Date Posted: May 11 2001

Detroit Water Team wins GARDE Award

And the GARDE Award goes to…

The 11-member joint venture known as the Detroit Water Team that's building the new $275 million water plant on East Jefferson.

The GARDE Award, handed out May 1 at a ceremony at the African-American Museum in Detroit, recognizes individuals and organizations that have done the most to promote racial and gender diversity in the construction workforce in Southeast Michigan. There were seven nominees for the award, which were judged on their success in increasing the numbers of minorities and women in construction.

In an effort to encourage young people to pursue careers in the water and construction business, the Detroit Water Team and the Water Works Park II project developed a major series of educational programs. On of them is a "Saturday and Summer Science Academy," promoting math and science education to high school students. Modeled after a similar program in Florida, the academy uses the water treatment plant and other Detroit Water and Sewerage Department projects as a basis for a curriculum.

The Detroit Water Team joint venture includes Black and Veatch, Cole Financial Services, Detroit Water Constructors (J.S. Alberici and Walsh Construction), EBI-Detroit, Henderson Electric, Metco Services, Montgomery Watson, Motor City Electric and Rotor Electric.

More than 65 percent of all contract dollars have been assigned to Detroit-based enterprises and business and half of all contract dollars have gone to women- or minority owned contractors.
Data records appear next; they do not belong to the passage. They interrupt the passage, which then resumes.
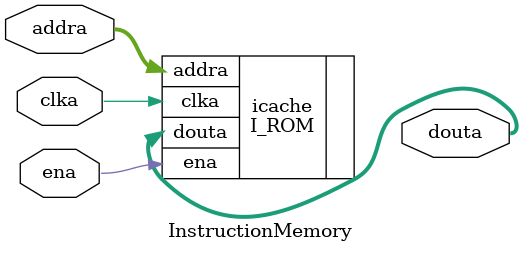
<source format=v>
`timescale 1ns / 1ps
module InstructionMemory(clka, ena, addra, douta);

input clka;
input ena;
input [31 : 0] addra;
output [31 : 0] douta;

I_ROM icache(.clka(clka), .ena(ena), .addra(addra), .douta(douta));

endmodule

</source>
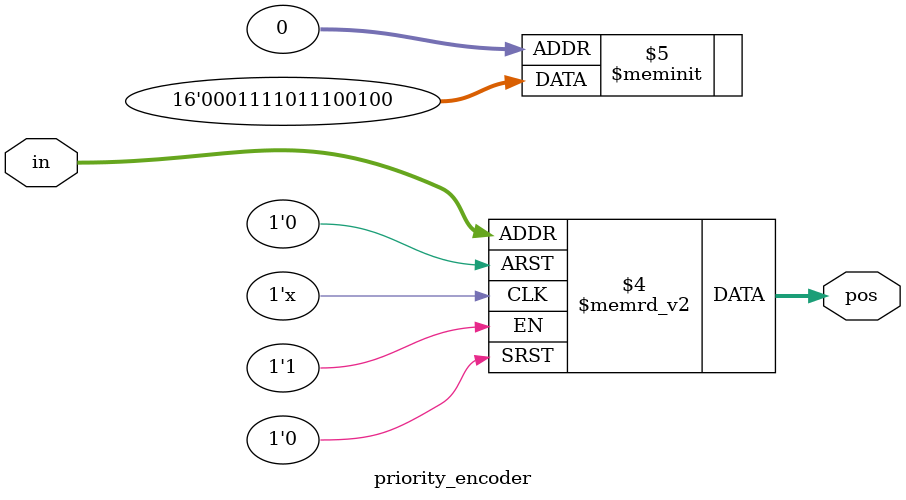
<source format=v>
module priority_encoder( 
input [2:0] in,
output reg [1:0] pos ); 
// When sel=1, assign b to out
always @ (in or pos)
begin
	case(in)
	3'b000: pos <= 2'b00;
	3'b001: pos <= 2'b01;
	3'b010: pos <= 2'b10;
	3'b011: pos <= 2'b11;
	3'b100: pos <= 2'b10;
	3'b101: pos <= 2'b11;
	3'b110: pos <= 2'b01;
	3'b111: pos <= 2'b00;
	endcase
end
endmodule

</source>
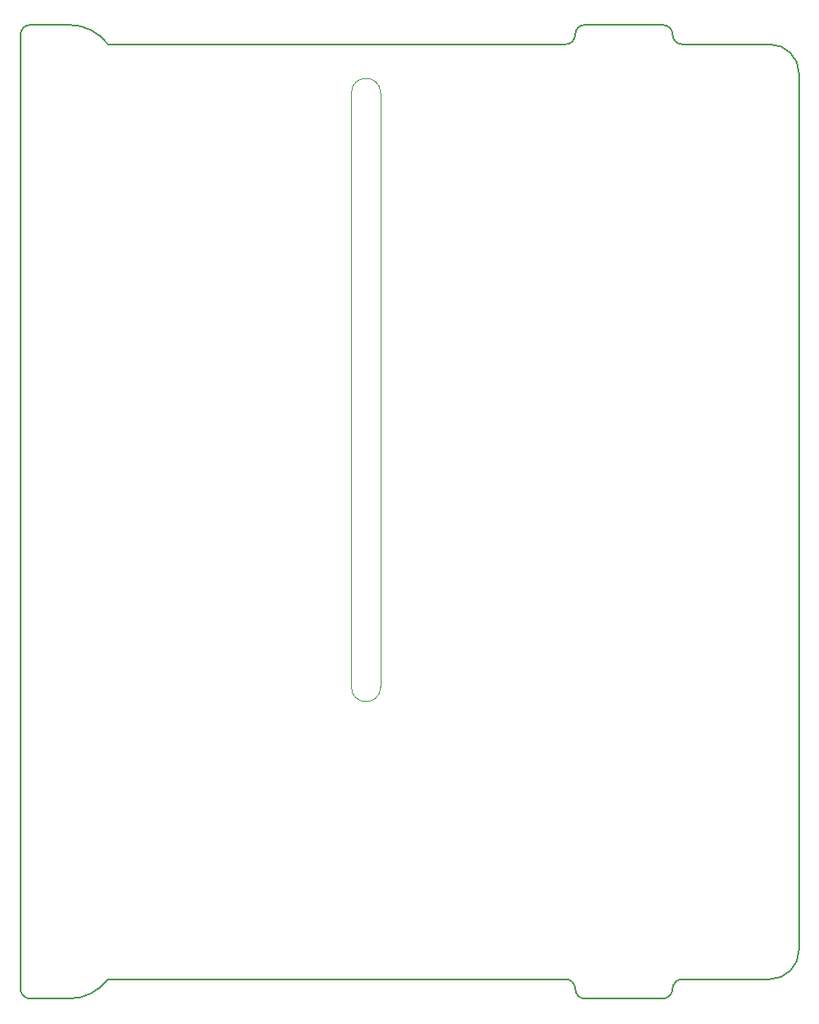
<source format=gbr>
%TF.GenerationSoftware,KiCad,Pcbnew,9.0.6*%
%TF.CreationDate,2025-12-07T14:44:50+03:00*%
%TF.ProjectId,PMCNV-RQx8,504d434e-562d-4525-9178-382e6b696361,rev?*%
%TF.SameCoordinates,Original*%
%TF.FileFunction,Profile,NP*%
%FSLAX46Y46*%
G04 Gerber Fmt 4.6, Leading zero omitted, Abs format (unit mm)*
G04 Created by KiCad (PCBNEW 9.0.6) date 2025-12-07 14:44:50*
%MOMM*%
%LPD*%
G01*
G04 APERTURE LIST*
%TA.AperFunction,Profile*%
%ADD10C,0.200000*%
%TD*%
%TA.AperFunction,Profile*%
%ADD11C,0.050000*%
%TD*%
G04 APERTURE END LIST*
D10*
X-39000000Y-50000000D02*
X-35000000Y-50000000D01*
X17000000Y49000000D02*
G75*
G02*
X16000000Y48000000I-1000000J0D01*
G01*
X-39000000Y-50000000D02*
G75*
G02*
X-40000000Y-49000000I0J1000000D01*
G01*
D11*
X-3000000Y-18000000D02*
X-3000000Y43000000D01*
D10*
X-40000000Y-49000000D02*
X-40000000Y49000000D01*
X26000000Y50000000D02*
G75*
G02*
X27000000Y49000000I0J-1000000D01*
G01*
X-40000000Y49000000D02*
G75*
G02*
X-39000000Y50000000I1000000J0D01*
G01*
D11*
X-6000000Y43000000D02*
G75*
G02*
X-3000000Y43000000I1500000J0D01*
G01*
D10*
X28000000Y48000000D02*
X37000000Y48000000D01*
X37000000Y48000000D02*
G75*
G02*
X40000000Y45000000I0J-3000000D01*
G01*
X28000000Y48000000D02*
G75*
G02*
X27000000Y49000000I0J1000000D01*
G01*
D11*
X-3000000Y-18000000D02*
G75*
G02*
X-6000000Y-18000000I-1500000J0D01*
G01*
D10*
X-31000000Y48000000D02*
X16000000Y48000000D01*
X17000000Y49000000D02*
G75*
G02*
X18000000Y50000000I1000000J0D01*
G01*
X-31000000Y-48000000D02*
G75*
G02*
X-35000000Y-50000000I-4000000J3000000D01*
G01*
X18000000Y-50000000D02*
G75*
G02*
X17000000Y-49000000I0J1000000D01*
G01*
X18000000Y-50000000D02*
X26000000Y-50000000D01*
X40000000Y45000000D02*
X40000000Y-45000000D01*
X-39000000Y50000000D02*
X-35000000Y50000000D01*
X16000000Y-48000000D02*
G75*
G02*
X17000000Y-49000000I0J-1000000D01*
G01*
X26000000Y50000000D02*
X18000000Y50000000D01*
X27000000Y-49000000D02*
G75*
G02*
X28000000Y-48000000I1000000J0D01*
G01*
X28000000Y-48000000D02*
X37000000Y-48000000D01*
D11*
X-6000000Y43000000D02*
X-6000000Y-18000000D01*
D10*
X27000000Y-49000000D02*
G75*
G02*
X26000000Y-50000000I-1000000J0D01*
G01*
X16000000Y-48000000D02*
X-31000000Y-48000000D01*
X40000000Y-45000000D02*
G75*
G02*
X37000000Y-48000000I-3000000J0D01*
G01*
X-35000000Y50000000D02*
G75*
G02*
X-31000000Y48000000I0J-5000000D01*
G01*
M02*

</source>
Trades want PLAs reinstituted

The AFL-CIO Building Trades Department has filed a federal lawsuit seeking to throw out President Bush's Executive Order banning project labor agreements (PLAs) on federally funded construction projects.

Bush issued the Executive Order on Feb. 17, which canceled a previous order by President Clinton that urged the use of PLAs.

The lawsuit was filed in Washington D.C. and contends that Bush had no constitutional authority to interfere with the rights of unions and their contractors under the National Labor Relations Act to seek PLAs on federally funded construction jobs.

Bush's order may have a good chance of being overturned: In 1993 the U.S. Supreme Court upheld the validity of PLAs by a 9-0 margin.

"The Executive Order is directly contrary to the National Labor Relations Act, which grants employers in the construction industry and building trades unions the right to enter into pre-hire agreements that are binding on all employers performing work on the particular project," the lawsuit states.

Edward C. Sullivan, president of the Building Trades Department, said PLAs "bring order out of chaos on construction jobs by setting wages, establishing work rules, and methods of settling grievances. They provide safe, fair working environments for crafts people, and they level the playing field for all competing contractors, union and nonunion."

All Trades Softball Tournament is May 19-20

Since the annual Michigan Building Trades Council's All-Trades Softball Tournament began in 1990, nearly $220,000 has been raised in the effort to cure diabetes.

The tournament will take place this year on Saturday and Sunday, May 19-20 with 21 ball teams representing building trades local unions from around the state. The action will take place at Gier Park in Lansing.

Since the inception of the "Dollars for Diabetes" program, building trades unions from across the nation have raised money to build and then fund the operations of the Diabetes Research Institute in Florida

The first games begin on Saturday and Sunday at 9 a.m.